Tinslee Lewis was born premature at Cook Children's Medical Center and suffers from an Ebstein’s anomaly. She has spent her entire life at Cook Children's intensive care unit, and relies on a ventilator and a feeding tube.
According to a release from the Cook Children's, Lewis has undergone several "complex" surgeries, and also suffers from "chronic lung disease and severe chronic pulmonary hypertension."
The hospital said it has "become apparent her health will never improve," despite their best efforts. Her condition is "irreversible," and her physicians believe she is "suffering," according to the release from the hospital.
The hospital is allowed to stop treatment under the Texas Advance Directives Act, also called the “10-Day Rule,” which allows hospitals to withdraw life sustaining treatment after the patient is in "irreversible condition."
The family then has 10 days to transfer the patient to another facility. Cook Children's officials say they have reached out to 19 other medical facilities across the country - including Children’s Hospital of Philadelphia, Johns Hopkins, and Dallas Children’s - and all have agreed with their assessment, and "feel there is nothing more they can provide to help improve" her life.
Cook's Children reportedly invoked that "10-Day Rule" on October 31, and Sunday marked the day Lewis would have been taken off life support.
"While we believe every child’s life is sacred, we also believe that no child should be sentenced to a life of pain. Removing this beautiful child from mechanical ventilation is a gut-wrenching decision for Cook Children’s physicians and staff, however we feel it is in her best interest to free her from artificial, medical intervention and suffering," hospital official Winifred King said in a release.
Before she was removed from life support Sunday, a court granted a temporary restraining order that gave the family more time.
Her family believes there’s still a fighting chance.
“Her life matters. That’s her only baby,” Lewis’ family said.

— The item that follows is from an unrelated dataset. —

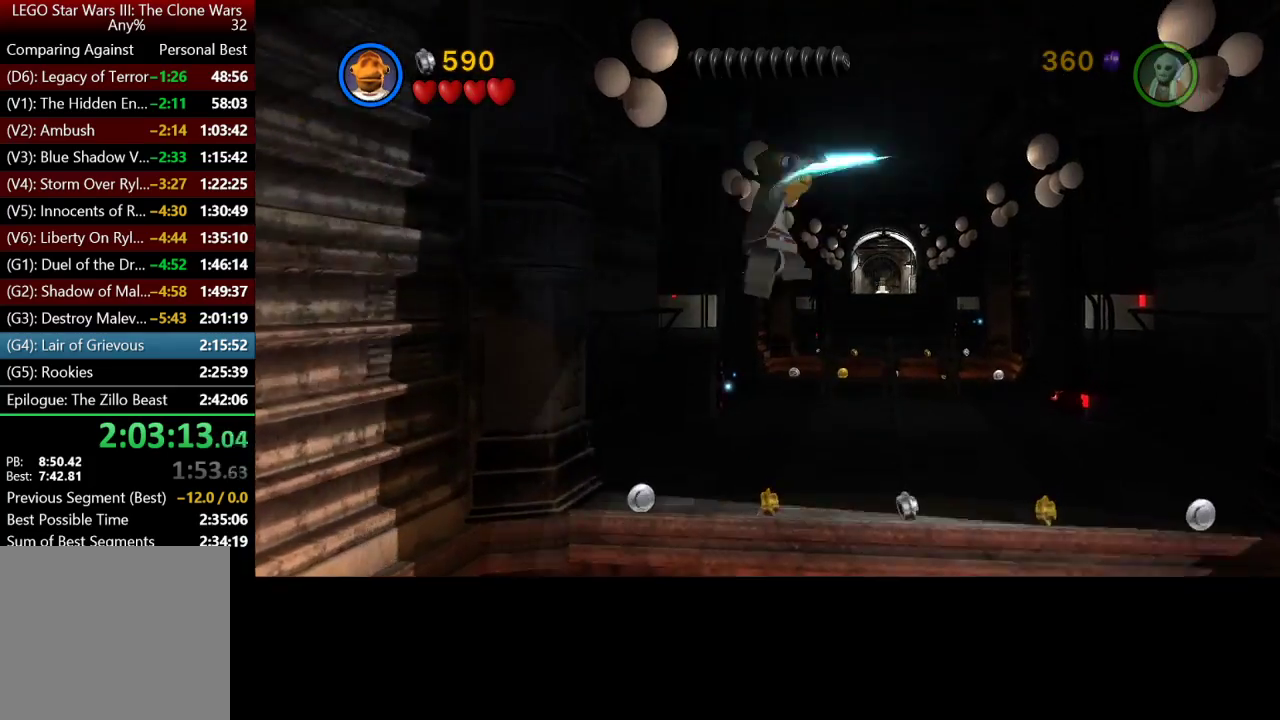
{"buttons": [], "left_stick": "up", "right_stick": "center", "button_events": []}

Family members surrounded Lewis’ mother, Trinity, outside Cook Children’s Sunday night as the first-time mother cried tears of relief after learning that her daughter will continue to live.
Lewis was supposed to be taken off a ventilator Sunday night, but lawyers for the family obtained a temporary restraining order.
“I thought that they were going to pull the plug on my baby. I didn’t think she was going to still be here today, and that’s what I’m grateful for,” Trinity Lewis said.
At the center of this fight is Texas’ Advance Directives Act, or the 10-Day Rule, which allows a hospital to discontinue life-sustaining treatment 10 days after giving written notice if doctors consider the patient’s condition to be incurable.
“They issue a letter and say, ‘We’re pulling the plug in 10 days,’” said Rich DeOtte, with Texas Right to Life.
DeOtte and State Representative Tan Parker believe families should be given more time.
They supported a Texas Senate bill during the last legislative session that would have extended the 10-day rule to 45 days, but the bill never made it to the floor for a vote.
“The 10-Day Law doesn’t fit with Texas values. We have to provide real time for families and for providers and for hospitals to work together,” Parker said.
The family commends the hospital for everything it has done, and continues to do, to keep Lewis alive.
The family now has until November 22, when a hearing on the temporary restraining order is scheduled.
“That’s our baby and we want to give her all the chances there are,” family member Beverly Winston said.